- Assignment -
Lines that include the string "follow" are the ones to copy from the entries below.

*** Records for this exercise

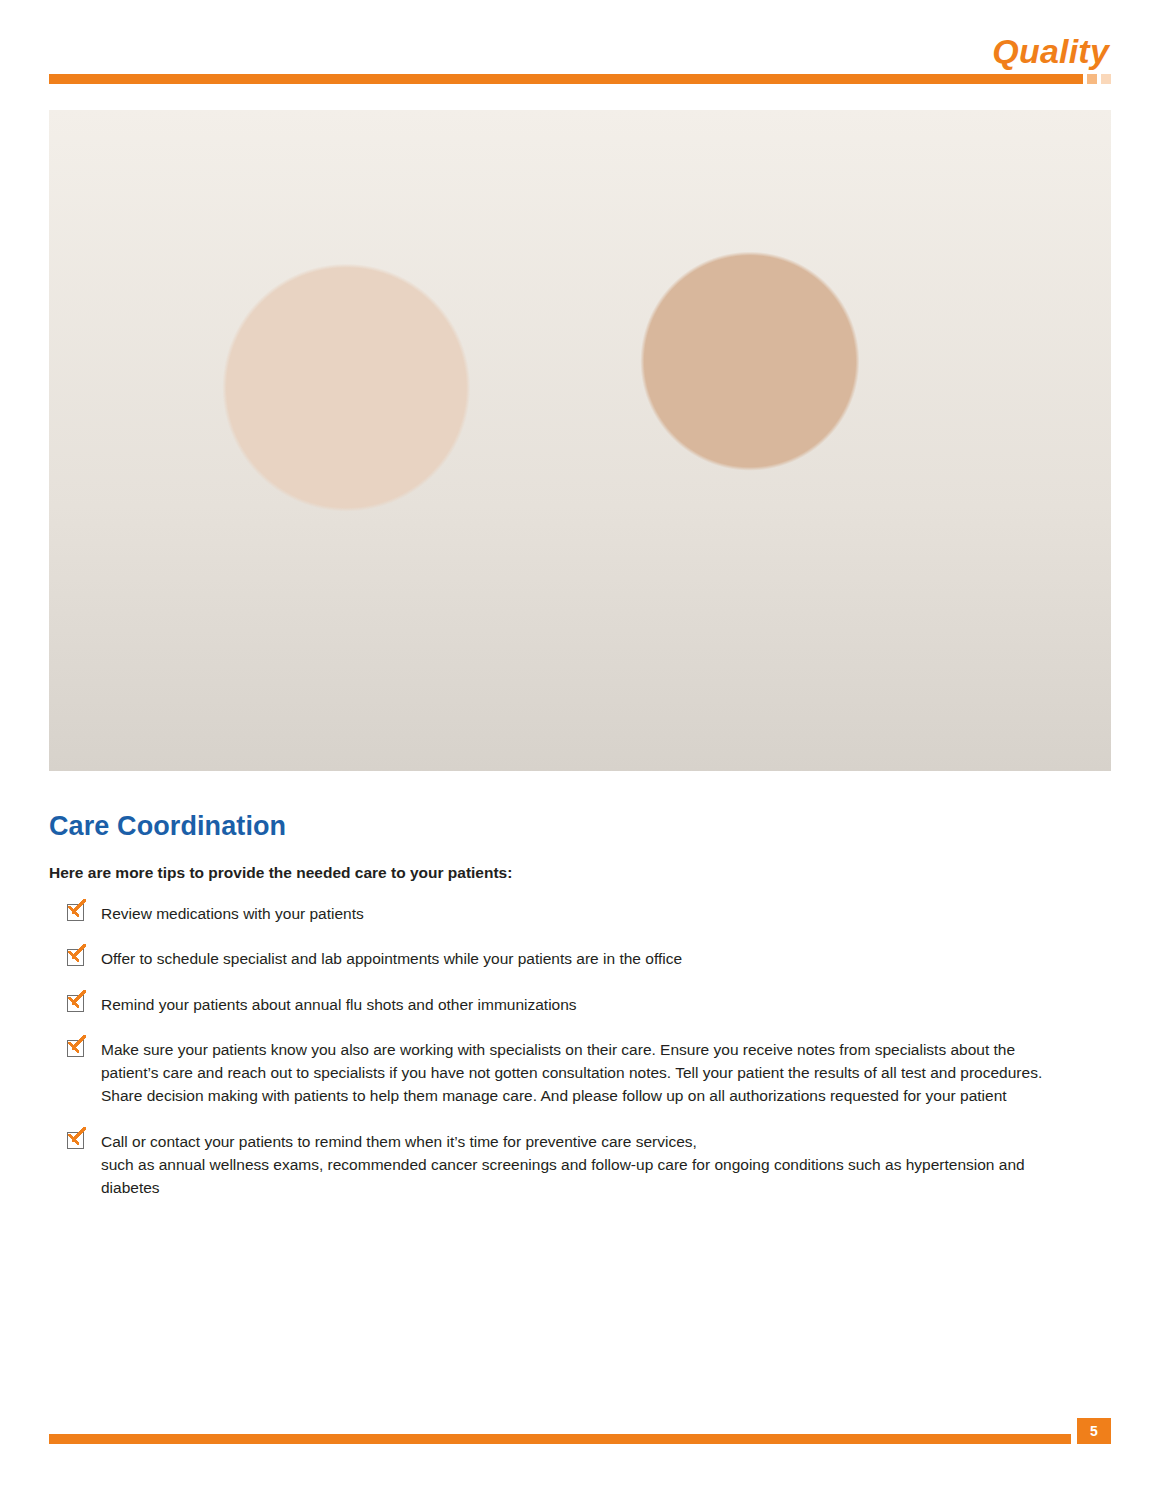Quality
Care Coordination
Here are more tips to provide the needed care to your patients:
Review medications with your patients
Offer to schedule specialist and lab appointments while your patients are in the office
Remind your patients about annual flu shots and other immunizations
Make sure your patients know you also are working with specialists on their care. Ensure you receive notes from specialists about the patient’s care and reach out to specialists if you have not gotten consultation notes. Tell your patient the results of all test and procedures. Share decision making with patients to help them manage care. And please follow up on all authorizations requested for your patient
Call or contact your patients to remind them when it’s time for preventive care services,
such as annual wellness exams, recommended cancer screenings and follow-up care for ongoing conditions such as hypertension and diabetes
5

******

- Answer space -
Make sure your patients know you also are working with specialists on their care. Ensure you receive notes from specialists about the patient’s care and reach out to specialists if you have not gotten consultation notes. Tell your patient the results of all test and procedures. Share decision making with patients to help them manage care. And please follow up on all authorizations requested for your patient
such as annual wellness exams, recommended cancer screenings and follow-up care for ongoing conditions such as hypertension and diabetes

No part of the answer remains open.